Thursday, August 27, 2009

Needs and motives on the mystic path

Freedom, a need for freedom, is a major key to grasping the import of the life of Jan Cox.  This focus of being free quickly shifts from the comic book idea of gravity tricks. An awareness of the universal power of genetics is always an aspect for someone interested in freedom, for the freedom the mystic seeks begins with an understanding of reality.  Few persevere in this quest for freedom partly because they are surrounded by the massive denials of the actual silhouette of the goal.  Most people grow into a state where the question makes no sense to them---what is freedom?
Yet---there is evidence that this drive for the freedom appropriate and possible for the human kind,  transcends species. What creature suddenly confined does not look for an escape path? 

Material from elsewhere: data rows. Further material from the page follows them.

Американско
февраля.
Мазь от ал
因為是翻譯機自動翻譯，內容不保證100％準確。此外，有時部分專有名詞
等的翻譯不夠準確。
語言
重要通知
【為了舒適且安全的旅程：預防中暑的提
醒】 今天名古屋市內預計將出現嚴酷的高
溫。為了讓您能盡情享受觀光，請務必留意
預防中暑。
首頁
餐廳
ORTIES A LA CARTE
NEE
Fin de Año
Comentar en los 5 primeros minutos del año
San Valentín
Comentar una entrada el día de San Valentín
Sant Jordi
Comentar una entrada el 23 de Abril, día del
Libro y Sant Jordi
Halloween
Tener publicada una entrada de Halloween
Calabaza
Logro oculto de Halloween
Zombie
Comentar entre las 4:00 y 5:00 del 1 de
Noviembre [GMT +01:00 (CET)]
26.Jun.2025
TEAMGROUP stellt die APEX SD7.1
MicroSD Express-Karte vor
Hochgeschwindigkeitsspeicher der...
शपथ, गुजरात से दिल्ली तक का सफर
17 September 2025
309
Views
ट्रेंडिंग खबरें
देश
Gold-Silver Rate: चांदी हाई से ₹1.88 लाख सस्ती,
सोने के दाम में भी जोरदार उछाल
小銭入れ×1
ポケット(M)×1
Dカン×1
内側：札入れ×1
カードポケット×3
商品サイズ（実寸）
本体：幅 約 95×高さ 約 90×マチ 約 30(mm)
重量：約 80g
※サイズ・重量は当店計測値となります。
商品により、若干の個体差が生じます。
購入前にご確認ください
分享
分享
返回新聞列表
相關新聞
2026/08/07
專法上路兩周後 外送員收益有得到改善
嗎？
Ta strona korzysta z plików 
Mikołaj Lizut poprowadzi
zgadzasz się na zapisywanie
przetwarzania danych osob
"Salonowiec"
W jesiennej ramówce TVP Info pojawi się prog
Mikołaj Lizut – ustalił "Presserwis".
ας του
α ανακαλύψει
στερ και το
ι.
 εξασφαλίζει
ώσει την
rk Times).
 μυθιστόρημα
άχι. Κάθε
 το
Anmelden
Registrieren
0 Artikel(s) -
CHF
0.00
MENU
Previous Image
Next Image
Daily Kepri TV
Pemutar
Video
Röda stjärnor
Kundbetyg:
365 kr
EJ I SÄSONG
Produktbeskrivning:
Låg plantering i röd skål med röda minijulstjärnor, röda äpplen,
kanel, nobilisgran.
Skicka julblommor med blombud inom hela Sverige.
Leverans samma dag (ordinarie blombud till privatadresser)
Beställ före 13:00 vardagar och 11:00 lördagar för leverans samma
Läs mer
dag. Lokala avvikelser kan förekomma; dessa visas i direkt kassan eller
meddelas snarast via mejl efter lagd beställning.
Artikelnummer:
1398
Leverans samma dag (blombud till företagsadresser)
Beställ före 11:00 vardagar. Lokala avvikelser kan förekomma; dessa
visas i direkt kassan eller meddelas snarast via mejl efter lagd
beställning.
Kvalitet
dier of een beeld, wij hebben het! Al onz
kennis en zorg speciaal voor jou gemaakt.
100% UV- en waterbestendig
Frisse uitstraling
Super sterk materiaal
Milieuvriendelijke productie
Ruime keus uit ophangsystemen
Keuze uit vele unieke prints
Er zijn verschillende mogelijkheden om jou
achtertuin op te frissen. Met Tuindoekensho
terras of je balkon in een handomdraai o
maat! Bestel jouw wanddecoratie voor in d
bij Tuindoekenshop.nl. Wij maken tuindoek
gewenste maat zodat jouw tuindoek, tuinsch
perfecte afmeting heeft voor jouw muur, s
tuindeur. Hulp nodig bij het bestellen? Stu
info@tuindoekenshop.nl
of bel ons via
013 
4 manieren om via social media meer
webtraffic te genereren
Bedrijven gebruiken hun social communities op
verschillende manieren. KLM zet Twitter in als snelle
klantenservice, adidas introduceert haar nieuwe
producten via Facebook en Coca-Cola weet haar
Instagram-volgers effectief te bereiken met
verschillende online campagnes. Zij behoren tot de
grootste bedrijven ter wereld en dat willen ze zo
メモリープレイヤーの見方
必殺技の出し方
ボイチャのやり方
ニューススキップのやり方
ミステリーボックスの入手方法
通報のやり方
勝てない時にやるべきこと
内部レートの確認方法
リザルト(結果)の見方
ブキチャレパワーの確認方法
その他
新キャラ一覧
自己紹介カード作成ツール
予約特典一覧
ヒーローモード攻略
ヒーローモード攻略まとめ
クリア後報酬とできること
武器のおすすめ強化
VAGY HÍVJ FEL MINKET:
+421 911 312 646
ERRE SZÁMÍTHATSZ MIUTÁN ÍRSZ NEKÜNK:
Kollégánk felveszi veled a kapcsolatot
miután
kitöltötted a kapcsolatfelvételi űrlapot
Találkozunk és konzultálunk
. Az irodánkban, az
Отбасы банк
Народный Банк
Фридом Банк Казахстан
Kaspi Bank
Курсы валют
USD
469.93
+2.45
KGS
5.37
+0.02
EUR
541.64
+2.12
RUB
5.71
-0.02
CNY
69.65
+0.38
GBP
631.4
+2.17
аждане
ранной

Someone like Jan Cox would find zoo visiting a painful experience.  What man can grasp the true dimensions a wild creature needs to live comfortably. Certainly no zoo on the planet really provides a satisfying habitat, and this is because the sense of boundlessness is part of the needs of many if not most creatures on our planet. 
Aquariums too see many creatures die simply because there are bounds, and the failure of such places is a failure of imagination. Even situations such as fish farms with small fish, are sad---often these businesses do not keep the water clean, and instead feed the fish antibiotics, rather than keeping the water purer.
For the mystic philosopher, solving the problem of (internal) dirty water is a good picture of the cognitive route which provides the path to the maximum possible freedom.